Tuesday, May 2, 2017

When I first started as SVP of cross-industry workflow at the 4A’s in 2007, spending half my time on Ad-ID, I was sure of one thing: one day Ad-ID would be my full-time job. I believed that there was a need for a centralized registration authority for ads, just like UPC for consumer packaged goods, ISBN for books, and ISRC for music. It was a matter of time, attention, and focus.

Back then, we had a staff of 1.5 people, and more than 200 advertisers who created over 55,000 codes. Today, we have over 1,500 advertisers who created nearly 360,000 codes in 2016, and nine full-time staff. In total, more than 3,500 advertisers have created nearly 2.6 million codes since 2002. I am proud of the growth we have seen, and proud of the team that has built this business.

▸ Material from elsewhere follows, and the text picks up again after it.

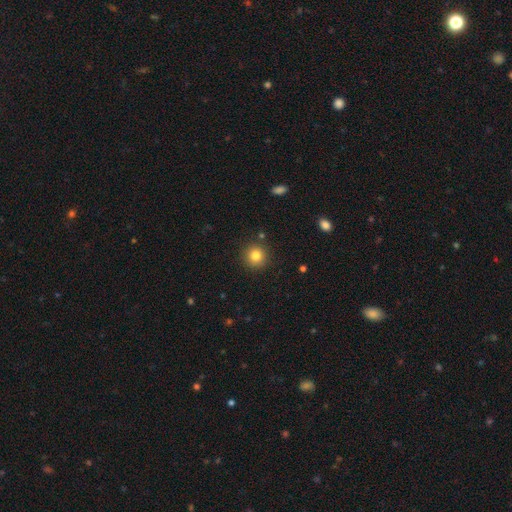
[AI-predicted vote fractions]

This expansion has not been without incident. I recall that within days of the October 2007 press release announcing the withdrawal of ISCI advertising coding, I received a rather ominous call warning that if we followed through with the withdrawal of ISCI, “you should be concerned for your safety.” I can also remember traveling across the country in August 2013 shortly after the announcement of the ANA/4A’s Joint Policy Committee SAG/AFTRA Collective Bargaining Agreement requirement to use Ad-ID, and being confronted by many very upset people. The first report I received in advance of a West Coast meeting was that people were planning to march on the meeting with pitchforks and torches if the “Ad-ID guy” dared to show up. I came, I addressed the crowd, and a year later many of those same angry people remarked that even though they were awful to me and my team, we continued to treat them with respect, and made the transition to Ad-ID less painful. All I can say is, I’m glad I have a thick skin.

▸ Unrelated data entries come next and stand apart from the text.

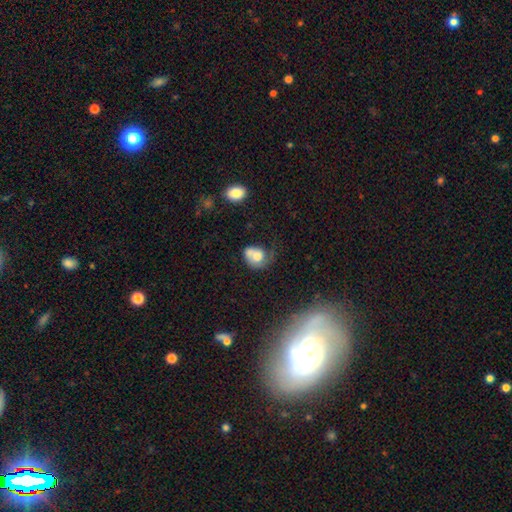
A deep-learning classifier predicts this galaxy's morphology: Smooth or featured: smooth — 60% (featured or disk — 31%)
How rounded: round — 53% (in between — 46%)
Merging: merger — 28% (none — 26%)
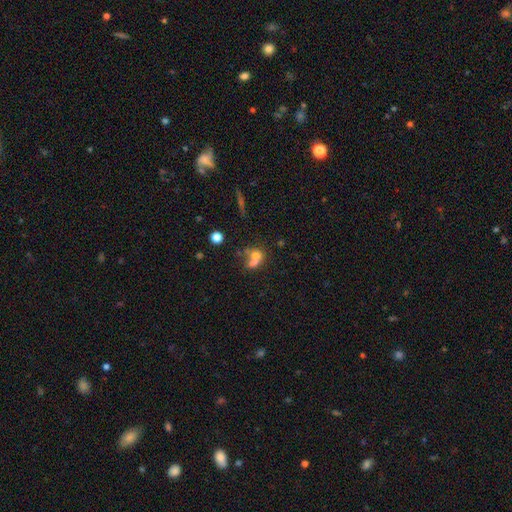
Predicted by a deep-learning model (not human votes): Q: Smooth or featured?
A: smooth (64%); runner-up: featured or disk (22%)
Q: How rounded?
A: round (53%); runner-up: in between (44%)
Q: Merging?
A: merger (62%); runner-up: none (23%)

The other memory that I will always treasure is having met, gotten to know, and stayed in touch with the late David Dole, who was among those responsible for developing ISCI in 1969. David was a vital, active, and brilliant man right up to the end at the age of 101. He had a passion for making things better. He shared with me his belief that ISCI was never intended to remain “just a code.” He believed that it needed to evolve into a computer-based system that media publishers and measurement companies could tap into.

I must say that my proudest achievement in the past decade came in January 2016 when the Interactive Advertising Bureau Technology Lab released VAST 4.0, an update to its Video Ad Serving Template for delivering video ads across multiple platforms (over-the-air, online, over-the-top, mobile, place-based). VAST 4.0 includes a requirement for a unique creative identifier, such as Ad-ID in the United States. The challenge ahead for the Ad-ID and IAB Tech Lab teams is to advocate for the universal adoption of VAST 4.0, and by association, the use of Ad-ID across all video platforms.

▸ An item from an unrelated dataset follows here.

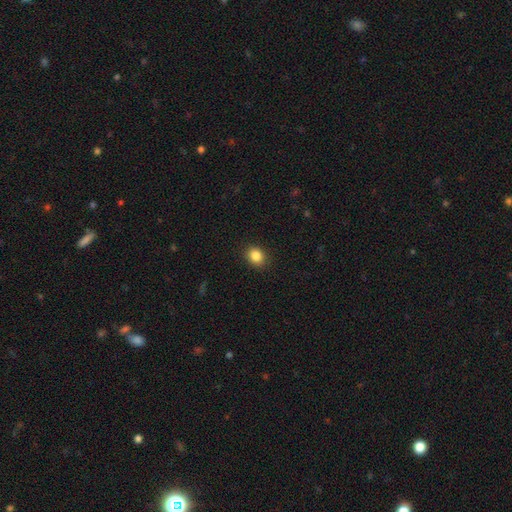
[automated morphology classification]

In the 10 years I have been with Ad-ID, I have been privileged to have had the support of senior leaders of the 4A’s and ANA. In particular, Bob Liodice, who in 2012 took on the role of CEO of Ad-ID, has provided invaluable guidance to me as I have built and expanded this team. Bob recently told me that the leadership of the 4A’s and ANA agreed it was time for me to assume the leadership of the company, and so it is my great honor to take on the new role of Executive Director of Ad-ID.

As I look to the coming years, I believe among the challenges facing the advertising industry is interoperability, which is the ability to transfer and render useful data and other information across systems, applications, and components. Improving interoperability will lead to operational and audience measurement efficiency across all media platforms.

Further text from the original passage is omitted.